Let $\phi:\mathbb R \to \mathbb R$ be a test function. We denote $D(\mathbb R)$ the set of test functions. The dirac distribution
$$\delta :D(\mathbb R)\to \mathbb R$$ is defined by:
$$<\delta , \phi>=\phi(0)$$ Now take any smooth function $g:\mathbb R\to \mathbb R$, and define the product distribution $g.\delta$ by:
$$<g.\delta,\phi>=<\delta,g\phi>$$
From this definition we see that
$$<g.\delta,\phi>=g(0)\phi(0)$$
Now i'm reading the following problem prove that $x\delta(x)=0$ and $x\delta'(x)=-\delta(x)$ wihtout any firther information, and I want to understand the meaning of these formulas regarding the definitions above, I mean what is $x$ and what is $\delta(x)$ and what is the product $x\delta(x)$? It seems like he takes $g$ for being the identity $id :\mathbb R\to \mathbb R$ but this would give
$$<id.\delta, \phi>=id(0)\phi(0)=0*\phi(0)=0$$ but i don't see where $x\delta(x)=0$ come from. thank you for your help!
Best Answer
By definition we can write for any test function $\phi$ $$\langle x\delta_0,\phi(x)\rangle = \langle \delta_0, x\phi(x)\rangle = 0\cdot \phi(0)=0=\langle 0,\phi(x)\rangle,$$ which means that $x\delta_0=0$ in the sense of distributions.

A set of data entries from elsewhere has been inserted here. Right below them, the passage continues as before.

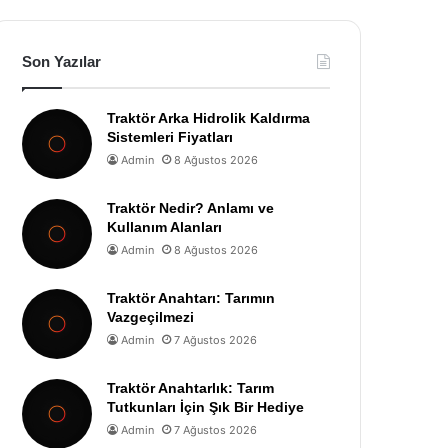
Son Yazılar
Traktör Arka Hidrolik Kaldırma
Sistemleri Fiyatları
Admin
8 Ağustos 2026
Traktör Nedir? Anlamı ve
Kullanım Alanları
Admin
8 Ağustos 2026
Traktör Anahtarı: Tarımın
Vazgeçilmezi
Admin
7 Ağustos 2026
Traktör Anahtarlık: Tarım
Tutkunları İçin Şık Bir Hediye
Admin
7 Ağustos 2026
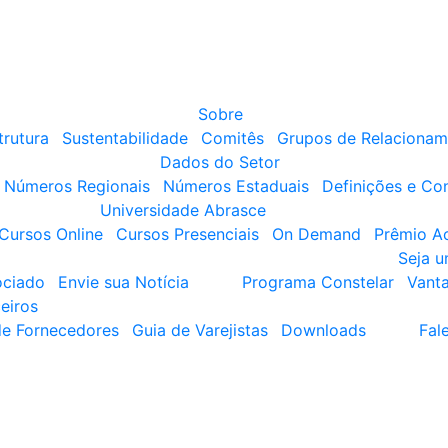
Sobre
trutura
Sustentabilidade
Comitês
Grupos de Relacionam
Dados do Setor
Números Regionais
Números Estaduais
Definições e Co
Universidade Abrasce
Cursos Online
Cursos Presenciais
On Demand
Prêmio A
Seja 
ociado
Envie sua Notícia
Programa Constelar
Vant
eiros
de Fornecedores
Guia de Varejistas
Downloads
Fal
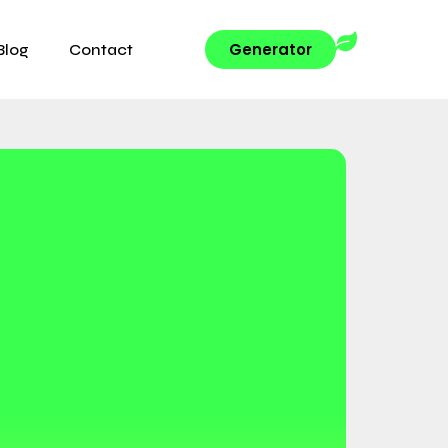
Generator
Blog
Contact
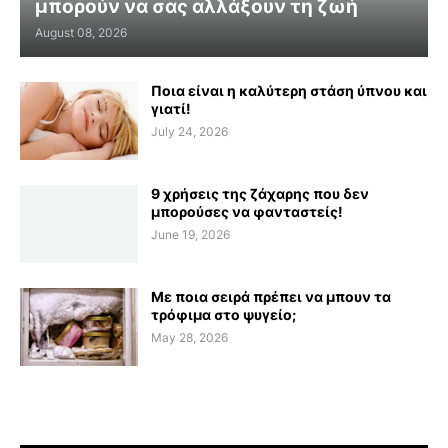
μπορούν να σας αλλάξουν τη ζωή
August 08, 2026
Ποια είναι η καλύτερη στάση ύπνου και
γιατί!
July 24, 2026
9 χρήσεις της ζάχαρης που δεν
μπορούσες να φανταστείς!
June 19, 2026
Με ποια σειρά πρέπει να μπουν τα
τρόφιμα στο ψυγείο;
May 28, 2026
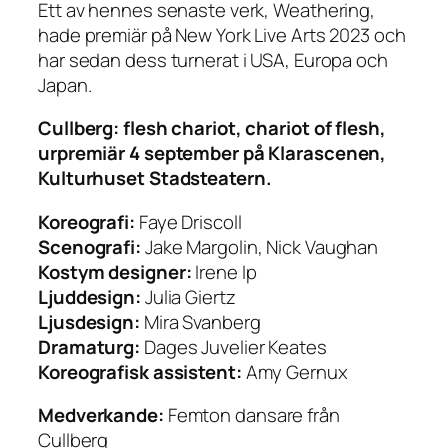
Ett av hennes senaste verk, Weathering,
hade premiär på New York Live Arts 2023 och
har sedan dess turnerat i USA, Europa och
Japan.
Cullberg: flesh chariot, chariot of flesh,
urpremiär 4 september på Klarascenen,
Kulturhuset Stadsteatern.
Koreografi:
Faye Driscoll
Scenografi:
Jake Margolin, Nick Vaughan
Kostym designer:
Irene Ip
Ljuddesign:
Julia Giertz
Ljusdesign:
Mira Svanberg
Dramaturg:
Dages Juvelier Keates
Koreografisk assistent:
Amy Gernux
Medverkande:
Femton dansare från
Cullberg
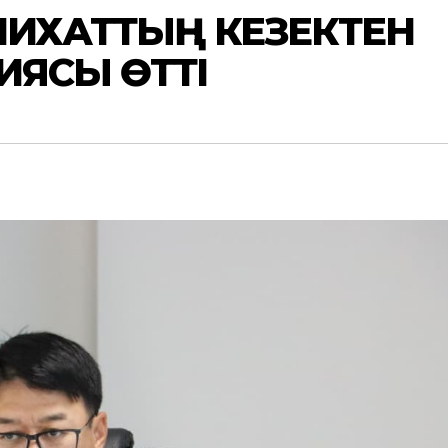
ЛИХАТТЫҢ КЕЗЕКТЕН
ИЯСЫ ӨТТІ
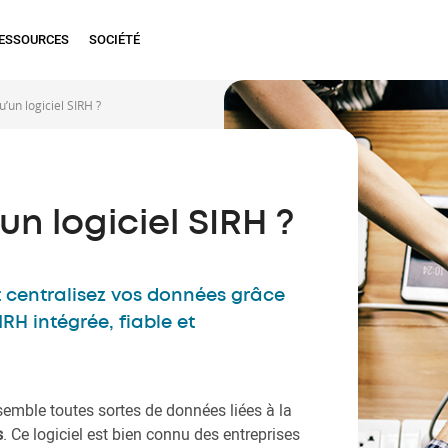
ESSOURCES
SOCIÉTÉ
u’un logiciel SIRH ?
un logiciel SIRH ?
et centralisez vos données grâce
IRH intégrée, fiable et
emble toutes sortes de données liées à la
s
. Ce logiciel est bien connu des entreprises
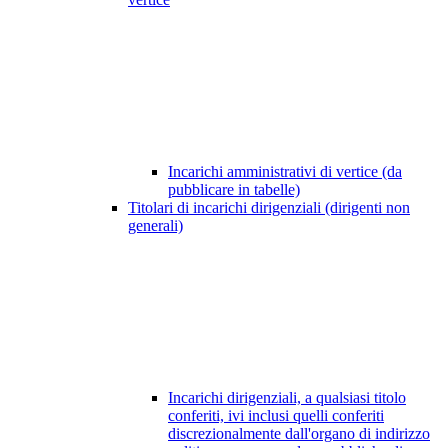
Incarichi amministrativi di vertice (da
pubblicare in tabelle)
Titolari di incarichi dirigenziali (dirigenti non
generali)
Incarichi dirigenziali, a qualsiasi titolo
conferiti, ivi inclusi quelli conferiti
discrezionalmente dall'organo di indirizzo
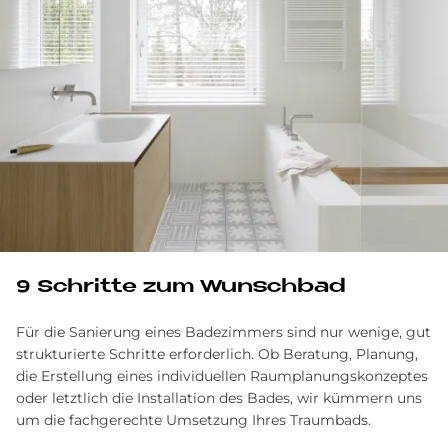
9 Schritte zum Wunschbad
Für die Sanierung eines Badezimmers sind nur wenige, gut
strukturierte Schritte erforderlich. Ob Beratung, Planung,
die Erstellung eines individuellen Raumplanungskonzeptes
oder letztlich die Installation des Bades, wir kümmern uns
um die fachgerechte Umsetzung Ihres Traumbads.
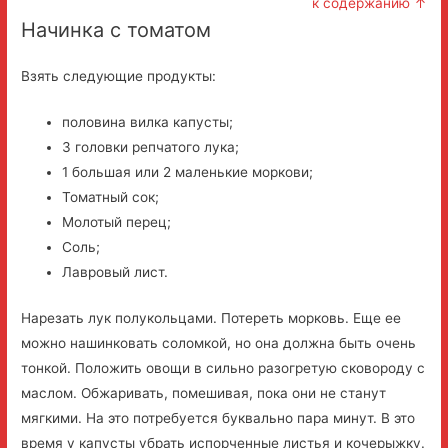
к содержанию ↑
Начинка с томатом
Взять следующие продукты:
половина вилка капусты;
3 головки репчатого лука;
1 большая или 2 маленькие моркови;
Томатный сок;
Молотый перец;
Соль;
Лавровый лист.
Нарезать лук полукольцами. Потереть морковь. Еще ее
можно нашинковать соломкой, но она должна быть очень
тонкой. Положить овощи в сильно разогретую сковороду с
маслом. Обжаривать, помешивая, пока они не станут
мягкими. На это потребуется буквально пара минут. В это
время у капусты убрать испорченные листья и кочерыжку.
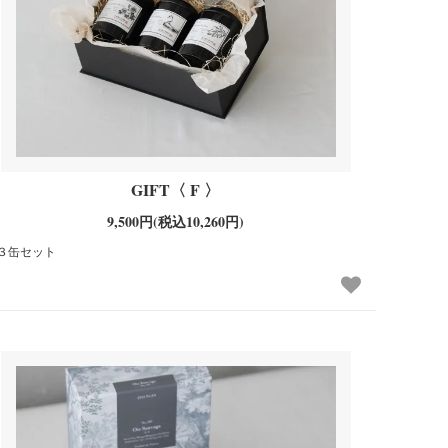
GIFT〈 F 〉
9,500円(税込10,260円)
３缶セット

In the same spirit, we write
$$\langle x\delta'_0,\phi(x)\rangle = \langle \delta_0', x\phi(x)\rangle =- \langle \delta_0,(x\phi(x))'\rangle = -\langle \delta_0,\phi(x)+x\phi'(x) \rangle = -\phi(0)-0\cdot\phi'(0) = -\phi(0) = -\langle \delta_0, \phi(x) \rangle,$$ which means that $x\delta'_0= -\delta_0$ in the sense of distributions.